State Legislation & Training - SA
The Department for Families and Communities is responsible for overseeing and upholding child protection in South Australia. Numerous Acts (laws) help to govern and guide the process of child protection in South Australia. These acts include:
- Children's Protection Act 1993 (as amended in 2006)
Other relevant Acts/Legislation:
- Young Offenders Act 1994
- Adoption Act 1988
- Family Law Act 1975
- Family and Community Services Act 1972
For more information on the legislative context of child protection in South Australia, visit the Protecting Children section of Department for Families and Communities website.
Reporting Child Abuse
What is reportable?
Outcomes or actions from which children are in need of protection include; neglect, physical abuse, sexual abuse, domestic violence and psychological harm. These are all reportable offences.

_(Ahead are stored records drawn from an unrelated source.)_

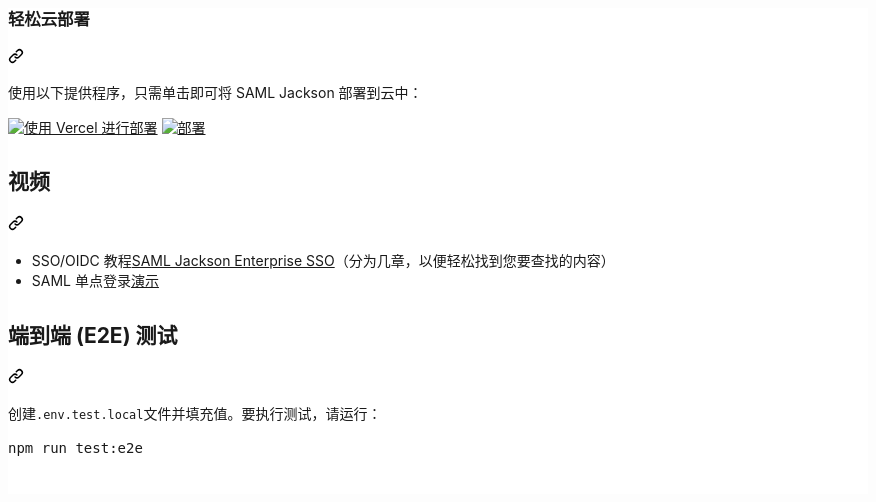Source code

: <div class="markdown-heading" dir="auto"><h3 tabindex="-1" class="heading-element" dir="auto"><font style="vertical-align: inherit;"><font style="vertical-align: inherit;">轻松云部署</font></font></h3><a id="user-content-easy-cloud-deployment" class="anchor" aria-label="永久链接：轻松云部署" href="#easy-cloud-deployment"><svg class="octicon octicon-link" viewBox="0 0 16 16" version="1.1" width="16" height="16" aria-hidden="true"><path d="m7.775 3.275 1.25-1.25a3.5 3.5 0 1 1 4.95 4.95l-2.5 2.5a3.5 3.5 0 0 1-4.95 0 .751.751 0 0 1 .018-1.042.751.751 0 0 1 1.042-.018 1.998 1.998 0 0 0 2.83 0l2.5-2.5a2.002 2.002 0 0 0-2.83-2.83l-1.25 1.25a.751.751 0 0 1-1.042-.018.751.751 0 0 1-.018-1.042Zm-4.69 9.64a1.998 1.998 0 0 0 2.83 0l1.25-1.25a.751.751 0 0 1 1.042.018.751.751 0 0 1 .018 1.042l-1.25 1.25a3.5 3.5 0 1 1-4.95-4.95l2.5-2.5a3.5 3.5 0 0 1 4.95 0 .751.751 0 0 1-.018 1.042.751.751 0 0 1-1.042.018 1.998 1.998 0 0 0-2.83 0l-2.5 2.5a1.998 1.998 0 0 0 0 2.83Z"></path></svg></a></div>
<p dir="auto"><font style="vertical-align: inherit;"><font style="vertical-align: inherit;">使用以下提供程序，只需单击即可将 SAML Jackson 部署到云中：</font></font></p>
<p dir="auto"><a href="https://vercel.com/new/clone?repository-url=https%3A%2F%2Fgithub.com%2Fboxyhq%2Fjackson&amp;env=DB_ENGINE,DB_TYPE,DB_URL,DB_ENCRYPTION_KEY,DB_TTL,DB_CLEANUP_LIMIT,JACKSON_API_KEYS,EXTERNAL_URL,IDP_ENABLED,SAML_AUDIENCE,CLIENT_SECRET_VERIFIER,SMTP_HOST,SMTP_PORT,SMTP_USER,SMTP_PASSWORD,SMTP_FROM,NEXTAUTH_URL,NEXTAUTH_SECRET,NEXTAUTH_ACL&amp;envDescription=DB%20configuration%20and%20keys%20for%20encryption%20and%20authentication.EXTERNAL_URL%20(Usually%20https%3A%2F%2F%3Cproject-name-from-above%3E.vercel.app)%20can%20be%20set%20after%20deployment%20from%20the%20project%20dashboard.Set%20to%20''%20if%20not%20applicable.&amp;envLink=https://boxyhq.com/docs/jackson/deploy/env-variables" rel="nofollow"><img src="https://camo.githubusercontent.com/0d115430c1db17132964386282927e5e313543c7d868fc06bc9a7c65d7ec974e/68747470733a2f2f76657263656c2e636f6d2f627574746f6e" alt="使用 Vercel 进行部署" data-canonical-src="https://vercel.com/button" style="max-width: 100%;"></a>
<a href="https://heroku.com/deploy" rel="nofollow"><img src="https://camo.githubusercontent.com/df5706ea91f4c49deb42ca31a753d025e2078d24e2490cf88ffc7ed84a38e48e/68747470733a2f2f7777772e6865726f6b7563646e2e636f6d2f6465706c6f792f627574746f6e2e737667" alt="部署" data-canonical-src="https://www.herokucdn.com/deploy/button.svg" style="max-width: 100%;"></a></p>
<div class="markdown-heading" dir="auto"><h2 tabindex="-1" class="heading-element" dir="auto"><font style="vertical-align: inherit;"><font style="vertical-align: inherit;">视频</font></font></h2><a id="user-content-videos" class="anchor" aria-label="固定链接：视频" href="#videos"><svg class="octicon octicon-link" viewBox="0 0 16 16" version="1.1" width="16" height="16" aria-hidden="true"><path d="m7.775 3.275 1.25-1.25a3.5 3.5 0 1 1 4.95 4.95l-2.5 2.5a3.5 3.5 0 0 1-4.95 0 .751.751 0 0 1 .018-1.042.751.751 0 0 1 1.042-.018 1.998 1.998 0 0 0 2.83 0l2.5-2.5a2.002 2.002 0 0 0-2.83-2.83l-1.25 1.25a.751.751 0 0 1-1.042-.018.751.751 0 0 1-.018-1.042Zm-4.69 9.64a1.998 1.998 0 0 0 2.83 0l1.25-1.25a.751.751 0 0 1 1.042.018.751.751 0 0 1 .018 1.042l-1.25 1.25a3.5 3.5 0 1 1-4.95-4.95l2.5-2.5a3.5 3.5 0 0 1 4.95 0 .751.751 0 0 1-.018 1.042.751.751 0 0 1-1.042.018 1.998 1.998 0 0 0-2.83 0l-2.5 2.5a1.998 1.998 0 0 0 0 2.83Z"></path></svg></a></div>
<ul dir="auto">
<li><font style="vertical-align: inherit;"><font style="vertical-align: inherit;">SSO/OIDC 教程</font></font><a href="https://www.youtube.com/watch?v=nvsD4-GQw4A" rel="nofollow"><font style="vertical-align: inherit;"><font style="vertical-align: inherit;">SAML Jackson Enterprise SSO</font></font></a><font style="vertical-align: inherit;"><font style="vertical-align: inherit;">（分为几章，以便轻松找到您要查找的内容）</font></font></li>
<li><font style="vertical-align: inherit;"><font style="vertical-align: inherit;">SAML 单点登录</font></font><a href="https://www.youtube.com/watch?v=VBUznQwoEWU" rel="nofollow"><font style="vertical-align: inherit;"><font style="vertical-align: inherit;">演示</font></font></a></li>
</ul>
<div class="markdown-heading" dir="auto"><h2 tabindex="-1" class="heading-element" dir="auto"><font style="vertical-align: inherit;"><font style="vertical-align: inherit;">端到端 (E2E) 测试</font></font></h2><a id="user-content-end-to-end-e2e-tests" class="anchor" aria-label="永久链接：端到端 (E2E) 测试" href="#end-to-end-e2e-tests"><svg class="octicon octicon-link" viewBox="0 0 16 16" version="1.1" width="16" height="16" aria-hidden="true"><path d="m7.775 3.275 1.25-1.25a3.5 3.5 0 1 1 4.95 4.95l-2.5 2.5a3.5 3.5 0 0 1-4.95 0 .751.751 0 0 1 .018-1.042.751.751 0 0 1 1.042-.018 1.998 1.998 0 0 0 2.83 0l2.5-2.5a2.002 2.002 0 0 0-2.83-2.83l-1.25 1.25a.751.751 0 0 1-1.042-.018.751.751 0 0 1-.018-1.042Zm-4.69 9.64a1.998 1.998 0 0 0 2.83 0l1.25-1.25a.751.751 0 0 1 1.042.018.751.751 0 0 1 .018 1.042l-1.25 1.25a3.5 3.5 0 1 1-4.95-4.95l2.5-2.5a3.5 3.5 0 0 1 4.95 0 .751.751 0 0 1-.018 1.042.751.751 0 0 1-1.042.018 1.998 1.998 0 0 0-2.83 0l-2.5 2.5a1.998 1.998 0 0 0 0 2.83Z"></path></svg></a></div>
<p dir="auto"><font style="vertical-align: inherit;"><font style="vertical-align: inherit;">创建</font></font><code>.env.test.local</code><font style="vertical-align: inherit;"><font style="vertical-align: inherit;">文件并填充值。要执行测试，请运行：</font></font></p>
<div class="highlight highlight-source-shell notranslate position-relative overflow-auto" dir="auto"><pre>npm run test:e2e</pre><div class="zeroclipboard-container">
    <clipboard-copy aria-label="Copy" class="ClipboardButton btn btn-invisible js-clipboard-copy m-2 p-0 tooltipped-no-delay d-flex flex-justify-center flex-items-center" data-copy-feedback="Copied!" data-tooltip-direction="w" value="npm run test:e2e" tabindex="0" role="button">
      <svg aria-hidden="true" height="16" viewBox="0 0 16 16" version="1.1" width="16" data-view-component="true" class="octicon octicon-copy js-clipboard-copy-icon">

What are reasonable grounds?
You do not need to have proof to report any concerns you have about the safety of a child under 16 or a young person. Indicators that represent reasonable grounds to report a suspected offence include:
- A child or young person discloses that he or she has suffered or is suffering non accidental physical injury or sexual abuse
- Someone else advises you that a child or young person has been sexually abused or non-accidentally injured, or
- Your own observations of the child or young person's physical condition or behaviours lead you to reasonably suspect that the child or young person has suffered or is suffering non-accidental physical injury or sexual abuse.
For more information, you can email one of our qualified staff at Child Wise at email@example.com
Can anyone report concerns for the safety of a child or young person?
ANY person who believes, on reasonable grounds, that a child is in need of protection may voluntarily report to Child Protection Services.
- You do not have to prove that abuse has taken place. You only need reasonable grounds for your belief.
- You do not need permission from parents or caregivers to make a report; nor do they need to be informed that a report is being made.
- If you made a report in good faith, you cannot be held legally liable - regardless of the outcome of the report.
- Your identity will remain confidential unless you need to give evidence if the matter goes to court. It is rare that this happens.
What is mandatory reporting?
Mandatory reporting describes the legal obligation of certain professionals and community members to report incidences of child abuse. These people are called "mandated reporters" and they MUST report to Child Protection Services if they believe on reasonable grounds that a child is in need of protection. Penalties may apply to mandated reporters who fail to report suspected abuse.
Who is mandated to report suspected abuse?
Section 11(1) of the Children's Protection Act 1993 (as amended in 2006) states:
If a person suspects on reasonable grounds that a child has been or is being abused or neglected and the suspicion is formed in the course of the person's work (whether paid or voluntary) or of carrying out official duties, the person must notify the Department of that suspicion as soon as practicable after he or she forms the suspicion.
Section 11 (2) requires the following persons to notify the Department of abuse and neglect which includes:
- a medical practitioner;
- a pharmacist;
- a registered or enrolled nurse;
- a dentist;
- a psychologist;
- police officer
- a community corrections officer (an officer or employee of an administrative unit of the Public Service whose duties include the supervision of young or adult offenders in the community)
- a social worker;
a minister of religion;
- a person who is an employee of, or volunteer in, an organisation
- formed for religious or spiritual purposes;
- a teacher in an educational institution (including a kindergarten);
- an approved family day care provider;
- any other person who is an employee of, or volunteer in, a Government
- department, agency or instrumentality, or a local government or, non-government organisation that provides health, welfare, education, sporting or recreational, child care or residential services wholly or partly for children, being a person who –
engaged in the actual delivery of those services to children; or
- holds a management position in the relevant organisation the duties of which include direct responsibility for, or direct supervision of, the provision of those services to children.
A notification under this section must be accompanied by a statement of the observations, information and opinions on which the suspicion is based. This section does not require a priest or other minister of religion to divulge information communicated in the course of a confession made in accordance with the rules and usages of the relevant religion. A person does not necessarily exhaust his or her duty of care to a child by giving a notification under this section.
Note: Under the law you are only mandated within your professional context. In relation to your experiences after hours you have no mandate to report, however, you may consider that you have an ethical duty to do so.
For more information on mandatory reporting of all state and territories, visit the Australian Institute of Family Studies website
Who to report to and how
If you need to report an offence that requires immediate police attention, please call the Police: 000
you suspect on reasonable grounds that a child is suffering abuse or
neglect or you wish to discuss your concerns about a child or young
person, you should telephone:
Child Abuse Report Line: 131 478. This hotline operates 24 hours a day, 7 days a week.
National Child Abuse Helpline: 1800 99 10 99. This helpline operates Monday to Friday, 9am-5pm AEST.